A microfluidic chip integrated with a microelectrode and a cathodic photoelectrochemical (PEC) biosensor for the ultrasensitive detection of non-small cell lung cancer cytokeratin fragments based on a signal amplification strategy was designed. The mechanism for signal amplification is developed based on the p–n junction of AgI/Bi2Ga4O9, with dissolved O2 as an electron acceptor to produce the superoxide anion radical (˙O2−) as the working microelectrode.
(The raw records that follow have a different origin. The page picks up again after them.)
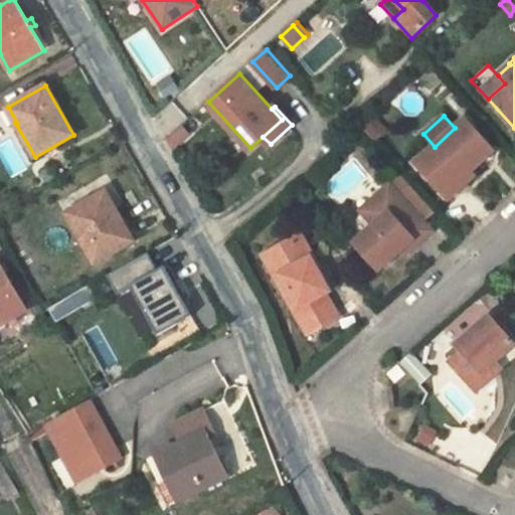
[(415,164),(442,192),(467,170),(470,172),(494,151),(465,119),(455,128),(435,147),(415,164)]
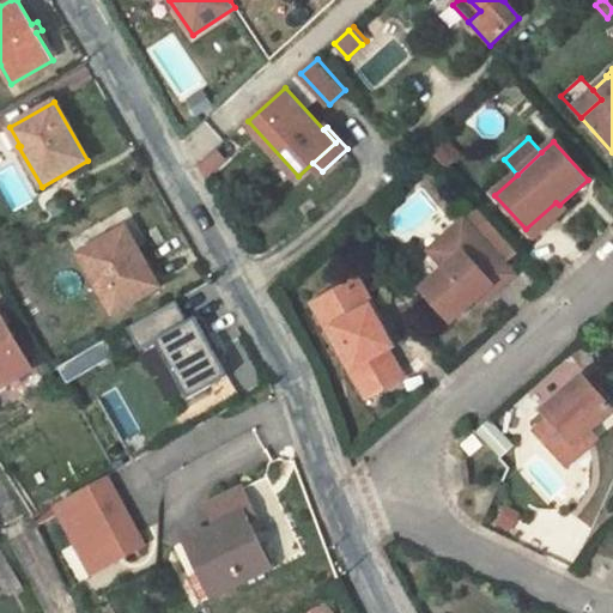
[(559,205),(556,202),(526,229),(533,237),(563,210),(559,205)]
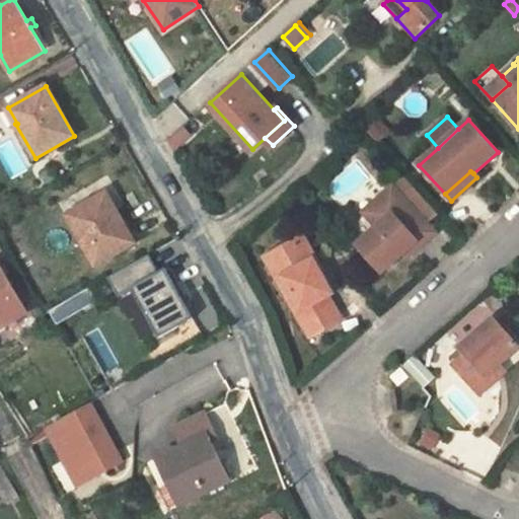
[(404,176),(392,187),(427,224),(438,214),(404,176)]
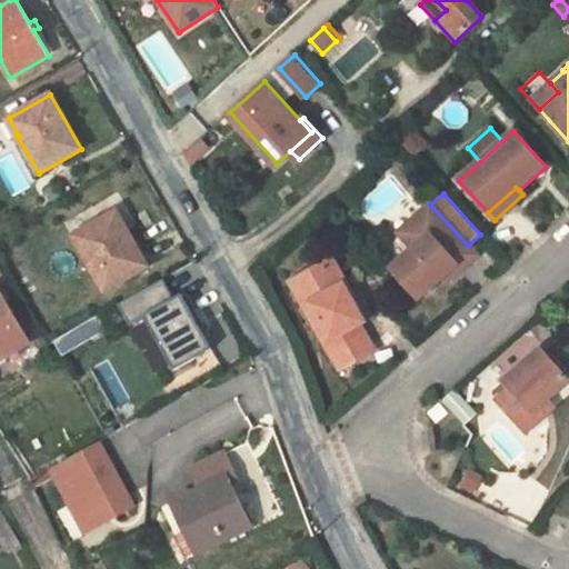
[(468,246),(430,205),(418,216),(433,230),(412,250),(391,269),(419,299),(456,265),(460,270),(477,256),(468,246)]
By combining this with a novel superoxide-dismutase-loaded honeycomb manganese oxide nanostructure (SOD@hMnO2) as the co-catalyst signal amplification label, ˙O2− can be catalyzed by SOD via a disproportionation reaction to produce O2 and H2O2; then, hMnO2 is able to trigger the decomposition of H2O2 to generate O2 and H2O. Therefore, the increased O2 promotes the separation of electron–hole pairs via consuming more electrons, leading to an effective enhancement of the cathodic PEC behavior. Under optimum conditions, with the cytokeratin 19 fragments 21-1 (CYFRA 21-1) as the targeted detection objects, the microfluidic cathodic PEC biosensor chip exhibited excellent linearity from 0.1 pg mL−1 to 100 ng mL−1, with a detection limit of 0.026 pg mL−1 (S/N = 3). The exciting thing that this work offers is a new strategy for the detection of other important cancer biomarkers for disease diagnosis and prognosis.